BEGIN Information shown

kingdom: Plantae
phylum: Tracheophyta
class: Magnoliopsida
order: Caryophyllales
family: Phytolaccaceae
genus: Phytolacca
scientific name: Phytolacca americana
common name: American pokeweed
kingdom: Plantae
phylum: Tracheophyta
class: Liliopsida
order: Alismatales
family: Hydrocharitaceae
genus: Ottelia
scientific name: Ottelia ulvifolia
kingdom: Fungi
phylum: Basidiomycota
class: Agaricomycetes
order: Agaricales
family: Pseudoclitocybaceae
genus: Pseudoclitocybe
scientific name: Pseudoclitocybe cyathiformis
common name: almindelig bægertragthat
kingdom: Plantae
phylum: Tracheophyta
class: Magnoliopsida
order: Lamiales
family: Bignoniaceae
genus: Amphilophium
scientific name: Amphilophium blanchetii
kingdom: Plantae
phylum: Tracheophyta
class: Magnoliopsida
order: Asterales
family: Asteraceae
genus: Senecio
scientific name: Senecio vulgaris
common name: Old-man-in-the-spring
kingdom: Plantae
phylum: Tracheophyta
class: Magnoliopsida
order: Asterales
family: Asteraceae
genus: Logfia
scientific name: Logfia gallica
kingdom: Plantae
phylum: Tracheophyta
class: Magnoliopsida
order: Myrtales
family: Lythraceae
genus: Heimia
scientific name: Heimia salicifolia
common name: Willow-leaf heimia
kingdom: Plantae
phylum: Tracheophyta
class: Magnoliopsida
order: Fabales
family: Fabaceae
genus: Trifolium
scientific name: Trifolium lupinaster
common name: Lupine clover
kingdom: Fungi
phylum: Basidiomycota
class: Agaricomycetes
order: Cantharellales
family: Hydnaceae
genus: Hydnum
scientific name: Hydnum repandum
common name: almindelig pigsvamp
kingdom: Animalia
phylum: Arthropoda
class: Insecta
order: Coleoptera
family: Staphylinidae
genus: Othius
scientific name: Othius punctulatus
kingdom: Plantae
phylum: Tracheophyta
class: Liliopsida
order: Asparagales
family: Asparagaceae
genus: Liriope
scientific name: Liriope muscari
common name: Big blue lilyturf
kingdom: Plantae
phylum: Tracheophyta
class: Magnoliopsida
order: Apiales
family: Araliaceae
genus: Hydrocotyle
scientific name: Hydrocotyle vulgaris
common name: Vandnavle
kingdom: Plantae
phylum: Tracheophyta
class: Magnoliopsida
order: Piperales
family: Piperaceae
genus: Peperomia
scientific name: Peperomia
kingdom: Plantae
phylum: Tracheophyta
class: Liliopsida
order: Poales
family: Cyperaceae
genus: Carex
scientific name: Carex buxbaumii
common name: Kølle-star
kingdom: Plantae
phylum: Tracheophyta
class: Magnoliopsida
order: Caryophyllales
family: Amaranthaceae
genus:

END Information shown

Exercise description: Change "common name" to "vernacular name" in the stretch from the start of the entries through the line containing "family: Bignoniaceae". Rewrite only those lines, keeping everything else the same.

The answer:
kingdom: Plantae
phylum: Tracheophyta
class: Magnoliopsida
order: Caryophyllales
family: Phytolaccaceae
genus: Phytolacca
scientific name: Phytolacca americana
vernacular name: American pokeweed
kingdom: Plantae
phylum: Tracheophyta
class: Liliopsida
order: Alismatales
family: Hydrocharitaceae
genus: Ottelia
scientific name: Ottelia ulvifolia
kingdom: Fungi
phylum: Basidiomycota
class: Agaricomycetes
order: Agaricales
family: Pseudoclitocybaceae
genus: Pseudoclitocybe
scientific name: Pseudoclitocybe cyathiformis
vernacular name: almindelig bægertragthat
kingdom: Plantae
phylum: Tracheophyta
class: Magnoliopsida
order: Lamiales
family: Bignoniaceae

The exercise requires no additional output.